I've been playing with trying to speed up the multiplexor sorting, and I thought I had a much quicker way of doing it too. The old method was dumb, really dumb. I'd run through all 16 sprites, get the smallest Y value one store it, set it to $FF and then loop again until there were none left. VERY simple stuff. However that means for the worst case its doing a 16*16 loop, with a preloop of 16 to setup some values.
So, I though, "How about an insertion linked list?" Simply add a sprite index to a 1D indexed-linked-list at the correct point. Now, worst case shouldn't be as bad as 16*16 since you will only ever check with whats in the list already. Now for the 1st few, that means theres only a couple of entrys there, while the last few will obviously check to n-1(ish). Now this sounds all very good, and I'd hoped that it double the speed.... however, that was not to be. Would you believe for the worst case, its only about 1 scanline faster! Damn!
It's still not working 100% but its mostly there, and while the code is around 72 bytes smaller, its much harder to follow (since linked lists under 6502 are tricky anyway) so I'm wondering which version I should take....
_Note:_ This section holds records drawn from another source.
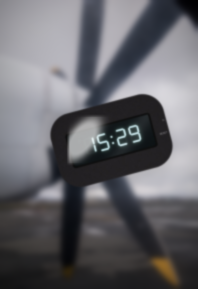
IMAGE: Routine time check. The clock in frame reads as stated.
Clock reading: 15:29
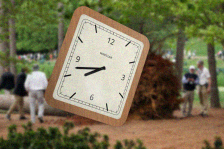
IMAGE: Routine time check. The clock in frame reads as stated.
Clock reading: 7:42
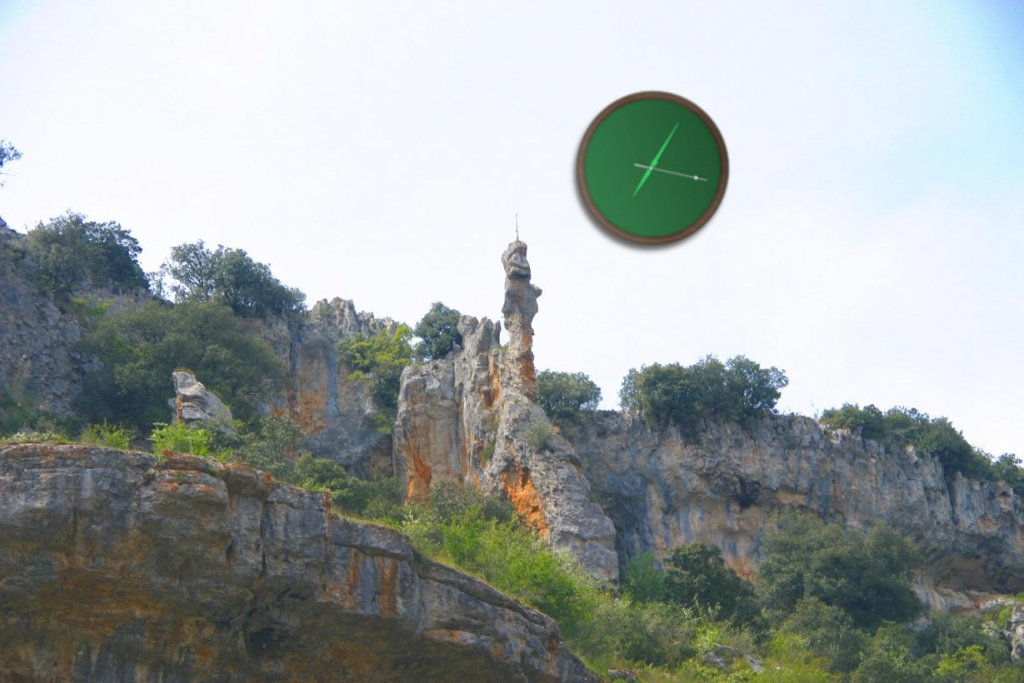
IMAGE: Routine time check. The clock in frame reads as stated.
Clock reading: 7:05:17
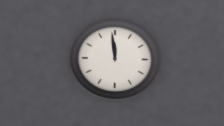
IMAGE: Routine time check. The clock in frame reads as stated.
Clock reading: 11:59
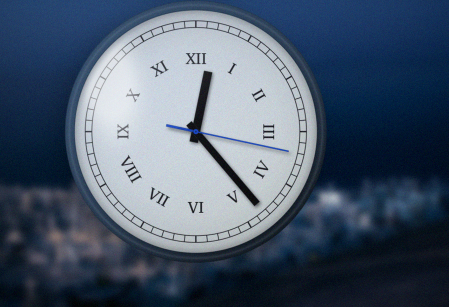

After the sort I need to copy all the sprite data into the IRQ buffer for displaying, so thats another N loop as well. On the plus side, when theres not as much on screen its quite a bit quicker, and only gets bad once a load of things come on. I guess this means that when I'm displaying lots of character sprites and only a couple of H/W sprites I'd win out over all; still, worst case is usually the ones to watch for.... *sigh*